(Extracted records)
+===+

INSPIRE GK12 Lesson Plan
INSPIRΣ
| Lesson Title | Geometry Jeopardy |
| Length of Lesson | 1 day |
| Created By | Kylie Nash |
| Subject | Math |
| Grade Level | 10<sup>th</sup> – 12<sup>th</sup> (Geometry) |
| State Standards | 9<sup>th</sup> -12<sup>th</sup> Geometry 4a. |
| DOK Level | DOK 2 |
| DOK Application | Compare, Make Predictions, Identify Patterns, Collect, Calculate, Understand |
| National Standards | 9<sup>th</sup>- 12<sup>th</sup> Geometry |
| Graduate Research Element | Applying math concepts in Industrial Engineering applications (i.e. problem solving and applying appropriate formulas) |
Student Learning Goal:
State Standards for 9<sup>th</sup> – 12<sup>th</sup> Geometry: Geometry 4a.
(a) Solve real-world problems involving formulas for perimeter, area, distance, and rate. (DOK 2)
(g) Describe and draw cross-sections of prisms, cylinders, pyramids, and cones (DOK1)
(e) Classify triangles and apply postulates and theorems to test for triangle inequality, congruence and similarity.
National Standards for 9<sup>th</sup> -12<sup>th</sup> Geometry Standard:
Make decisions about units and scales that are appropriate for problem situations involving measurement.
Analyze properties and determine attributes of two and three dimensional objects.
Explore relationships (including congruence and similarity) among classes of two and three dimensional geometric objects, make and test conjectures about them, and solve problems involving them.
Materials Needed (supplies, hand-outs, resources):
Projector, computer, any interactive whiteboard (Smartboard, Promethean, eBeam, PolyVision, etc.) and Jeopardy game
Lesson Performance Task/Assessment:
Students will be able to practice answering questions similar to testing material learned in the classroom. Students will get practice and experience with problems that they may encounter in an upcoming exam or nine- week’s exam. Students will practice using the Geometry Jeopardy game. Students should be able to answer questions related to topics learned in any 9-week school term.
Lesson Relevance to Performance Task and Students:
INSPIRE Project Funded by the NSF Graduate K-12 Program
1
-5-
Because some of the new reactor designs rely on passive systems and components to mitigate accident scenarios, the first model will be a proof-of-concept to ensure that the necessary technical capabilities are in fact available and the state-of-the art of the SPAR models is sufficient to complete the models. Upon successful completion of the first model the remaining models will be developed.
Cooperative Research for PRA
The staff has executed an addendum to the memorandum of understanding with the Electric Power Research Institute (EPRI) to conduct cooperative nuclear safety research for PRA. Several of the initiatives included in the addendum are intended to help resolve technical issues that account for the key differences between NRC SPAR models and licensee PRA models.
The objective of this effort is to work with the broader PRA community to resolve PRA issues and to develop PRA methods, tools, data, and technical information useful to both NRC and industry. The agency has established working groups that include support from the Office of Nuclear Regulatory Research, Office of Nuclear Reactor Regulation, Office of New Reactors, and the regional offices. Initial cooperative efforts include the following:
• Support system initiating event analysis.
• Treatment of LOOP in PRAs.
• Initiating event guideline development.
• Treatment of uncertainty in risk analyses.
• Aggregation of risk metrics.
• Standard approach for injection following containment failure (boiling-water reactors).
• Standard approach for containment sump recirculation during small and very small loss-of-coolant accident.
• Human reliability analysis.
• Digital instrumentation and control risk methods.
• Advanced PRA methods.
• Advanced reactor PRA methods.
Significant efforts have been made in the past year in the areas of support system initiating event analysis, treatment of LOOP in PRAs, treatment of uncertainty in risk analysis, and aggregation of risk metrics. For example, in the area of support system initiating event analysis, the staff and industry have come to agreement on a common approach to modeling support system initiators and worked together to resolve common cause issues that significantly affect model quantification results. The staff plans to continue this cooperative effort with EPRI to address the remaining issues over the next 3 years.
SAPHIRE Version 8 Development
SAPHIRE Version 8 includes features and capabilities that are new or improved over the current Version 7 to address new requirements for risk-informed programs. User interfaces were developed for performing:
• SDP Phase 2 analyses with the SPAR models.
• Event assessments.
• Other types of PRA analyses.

+===+

◆ **Exercise**
For this task, print the records again exactly as they appear.

◆ **Answer for this exercise**
INSPIRE GK12 Lesson Plan
INSPIRΣ
| Lesson Title | Geometry Jeopardy |
| Length of Lesson | 1 day |
| Created By | Kylie Nash |
| Subject | Math |
| Grade Level | 10<sup>th</sup> – 12<sup>th</sup> (Geometry) |
| State Standards | 9<sup>th</sup> -12<sup>th</sup> Geometry 4a. |
| DOK Level | DOK 2 |
| DOK Application | Compare, Make Predictions, Identify Patterns, Collect, Calculate, Understand |
| National Standards | 9<sup>th</sup>- 12<sup>th</sup> Geometry |
| Graduate Research Element | Applying math concepts in Industrial Engineering applications (i.e. problem solving and applying appropriate formulas) |
Student Learning Goal:
State Standards for 9<sup>th</sup> – 12<sup>th</sup> Geometry: Geometry 4a.
(a) Solve real-world problems involving formulas for perimeter, area, distance, and rate. (DOK 2)
(g) Describe and draw cross-sections of prisms, cylinders, pyramids, and cones (DOK1)
(e) Classify triangles and apply postulates and theorems to test for triangle inequality, congruence and similarity.
National Standards for 9<sup>th</sup> -12<sup>th</sup> Geometry Standard:
Make decisions about units and scales that are appropriate for problem situations involving measurement.
Analyze properties and determine attributes of two and three dimensional objects.
Explore relationships (including congruence and similarity) among classes of two and three dimensional geometric objects, make and test conjectures about them, and solve problems involving them.
Materials Needed (supplies, hand-outs, resources):
Projector, computer, any interactive whiteboard (Smartboard, Promethean, eBeam, PolyVision, etc.) and Jeopardy game
Lesson Performance Task/Assessment:
Students will be able to practice answering questions similar to testing material learned in the classroom. Students will get practice and experience with problems that they may encounter in an upcoming exam or nine- week’s exam. Students will practice using the Geometry Jeopardy game. Students should be able to answer questions related to topics learned in any 9-week school term.
Lesson Relevance to Performance Task and Students:
INSPIRE Project Funded by the NSF Graduate K-12 Program
1
-5-
Because some of the new reactor designs rely on passive systems and components to mitigate accident scenarios, the first model will be a proof-of-concept to ensure that the necessary technical capabilities are in fact available and the state-of-the art of the SPAR models is sufficient to complete the models. Upon successful completion of the first model the remaining models will be developed.
Cooperative Research for PRA
The staff has executed an addendum to the memorandum of understanding with the Electric Power Research Institute (EPRI) to conduct cooperative nuclear safety research for PRA. Several of the initiatives included in the addendum are intended to help resolve technical issues that account for the key differences between NRC SPAR models and licensee PRA models.
The objective of this effort is to work with the broader PRA community to resolve PRA issues and to develop PRA methods, tools, data, and technical information useful to both NRC and industry. The agency has established working groups that include support from the Office of Nuclear Regulatory Research, Office of Nuclear Reactor Regulation, Office of New Reactors, and the regional offices. Initial cooperative efforts include the following:
• Support system initiating event analysis.
• Treatment of LOOP in PRAs.
• Initiating event guideline development.
• Treatment of uncertainty in risk analyses.
• Aggregation of risk metrics.
• Standard approach for injection following containment failure (boiling-water reactors).
• Standard approach for containment sump recirculation during small and very small loss-of-coolant accident.
• Human reliability analysis.
• Digital instrumentation and control risk methods.
• Advanced PRA methods.
• Advanced reactor PRA methods.
Significant efforts have been made in the past year in the areas of support system initiating event analysis, treatment of LOOP in PRAs, treatment of uncertainty in risk analysis, and aggregation of risk metrics. For example, in the area of support system initiating event analysis, the staff and industry have come to agreement on a common approach to modeling support system initiators and worked together to resolve common cause issues that significantly affect model quantification results. The staff plans to continue this cooperative effort with EPRI to address the remaining issues over the next 3 years.
SAPHIRE Version 8 Development
SAPHIRE Version 8 includes features and capabilities that are new or improved over the current Version 7 to address new requirements for risk-informed programs. User interfaces were developed for performing:
• SDP Phase 2 analyses with the SPAR models.
• Event assessments.
• Other types of PRA analyses.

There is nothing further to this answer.